■ RAW DATA:
◇ ◇ ◇ ◇ ◇ ◇ ◇

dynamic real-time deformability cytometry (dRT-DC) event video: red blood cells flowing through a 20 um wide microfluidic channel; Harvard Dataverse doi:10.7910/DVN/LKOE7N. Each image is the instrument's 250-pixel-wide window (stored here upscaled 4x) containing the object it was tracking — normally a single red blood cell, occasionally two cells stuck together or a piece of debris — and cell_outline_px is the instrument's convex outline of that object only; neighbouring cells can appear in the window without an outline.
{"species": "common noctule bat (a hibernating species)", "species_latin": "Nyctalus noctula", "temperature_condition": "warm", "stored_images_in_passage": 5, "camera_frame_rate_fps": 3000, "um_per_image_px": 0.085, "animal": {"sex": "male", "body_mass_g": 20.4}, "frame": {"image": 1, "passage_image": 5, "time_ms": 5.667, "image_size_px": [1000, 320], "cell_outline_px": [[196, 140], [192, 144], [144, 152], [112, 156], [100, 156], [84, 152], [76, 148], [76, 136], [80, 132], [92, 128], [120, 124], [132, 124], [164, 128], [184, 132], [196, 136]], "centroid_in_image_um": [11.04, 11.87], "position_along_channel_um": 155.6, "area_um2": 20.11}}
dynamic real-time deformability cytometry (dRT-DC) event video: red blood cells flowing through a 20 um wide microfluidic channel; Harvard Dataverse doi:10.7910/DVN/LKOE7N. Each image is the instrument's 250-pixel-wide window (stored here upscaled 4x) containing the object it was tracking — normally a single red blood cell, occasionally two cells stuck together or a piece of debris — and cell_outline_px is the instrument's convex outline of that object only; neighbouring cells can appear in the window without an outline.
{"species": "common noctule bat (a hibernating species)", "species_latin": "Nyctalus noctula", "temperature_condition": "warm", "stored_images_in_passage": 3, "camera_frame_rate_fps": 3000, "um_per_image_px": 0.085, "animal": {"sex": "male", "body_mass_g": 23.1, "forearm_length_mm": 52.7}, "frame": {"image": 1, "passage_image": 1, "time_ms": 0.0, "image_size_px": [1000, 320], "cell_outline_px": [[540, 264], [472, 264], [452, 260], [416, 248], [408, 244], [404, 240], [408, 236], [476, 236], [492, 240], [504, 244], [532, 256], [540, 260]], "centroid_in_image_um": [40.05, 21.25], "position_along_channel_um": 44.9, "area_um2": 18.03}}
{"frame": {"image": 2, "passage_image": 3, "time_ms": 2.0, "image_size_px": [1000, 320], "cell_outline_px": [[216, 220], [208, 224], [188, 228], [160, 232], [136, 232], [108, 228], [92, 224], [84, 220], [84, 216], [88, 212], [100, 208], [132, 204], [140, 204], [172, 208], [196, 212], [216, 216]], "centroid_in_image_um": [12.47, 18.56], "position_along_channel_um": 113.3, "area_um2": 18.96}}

◇ ◇ ◇ ◇ ◇ ◇ ◇

■ BRIEF: Return all the data exactly as given.

■ WORKED ANSWER:
dynamic real-time deformability cytometry (dRT-DC) event video: red blood cells flowing through a 20 um wide microfluidic channel; Harvard Dataverse doi:10.7910/DVN/LKOE7N. Each image is the instrument's 250-pixel-wide window (stored here upscaled 4x) containing the object it was tracking — normally a single red blood cell, occasionally two cells stuck together or a piece of debris — and cell_outline_px is the instrument's convex outline of that object only; neighbouring cells can appear in the window without an outline.
{"species": "common noctule bat (a hibernating species)", "species_latin": "Nyctalus noctula", "temperature_condition": "warm", "stored_images_in_passage": 5, "camera_frame_rate_fps": 3000, "um_per_image_px": 0.085, "animal": {"sex": "male", "body_mass_g": 20.4}, "frame": {"image": 1, "passage_image": 5, "time_ms": 5.667, "image_size_px": [1000, 320], "cell_outline_px": [[196, 140], [192, 144], [144, 152], [112, 156], [100, 156], [84, 152], [76, 148], [76, 136], [80, 132], [92, 128], [120, 124], [132, 124], [164, 128], [184, 132], [196, 136]], "centroid_in_image_um": [11.04, 11.87], "position_along_channel_um": 155.6, "area_um2": 20.11}}
dynamic real-time deformability cytometry (dRT-DC) event video: red blood cells flowing through a 20 um wide microfluidic channel; Harvard Dataverse doi:10.7910/DVN/LKOE7N. Each image is the instrument's 250-pixel-wide window (stored here upscaled 4x) containing the object it was tracking — normally a single red blood cell, occasionally two cells stuck together or a piece of debris — and cell_outline_px is the instrument's convex outline of that object only; neighbouring cells can appear in the window without an outline.
{"species": "common noctule bat (a hibernating species)", "species_latin": "Nyctalus noctula", "temperature_condition": "warm", "stored_images_in_passage": 3, "camera_frame_rate_fps": 3000, "um_per_image_px": 0.085, "animal": {"sex": "male", "body_mass_g": 23.1, "forearm_length_mm": 52.7}, "frame": {"image": 1, "passage_image": 1, "time_ms": 0.0, "image_size_px": [1000, 320], "cell_outline_px": [[540, 264], [472, 264], [452, 260], [416, 248], [408, 244], [404, 240], [408, 236], [476, 236], [492, 240], [504, 244], [532, 256], [540, 260]], "centroid_in_image_um": [40.05, 21.25], "position_along_channel_um": 44.9, "area_um2": 18.03}}
{"frame": {"image": 2, "passage_image": 3, "time_ms": 2.0, "image_size_px": [1000, 320], "cell_outline_px": [[216, 220], [208, 224], [188, 228], [160, 232], [136, 232], [108, 228], [92, 224], [84, 220], [84, 216], [88, 212], [100, 208], [132, 204], [140, 204], [172, 208], [196, 212], [216, 216]], "centroid_in_image_um": [12.47, 18.56], "position_along_channel_um": 113.3, "area_um2": 18.96}}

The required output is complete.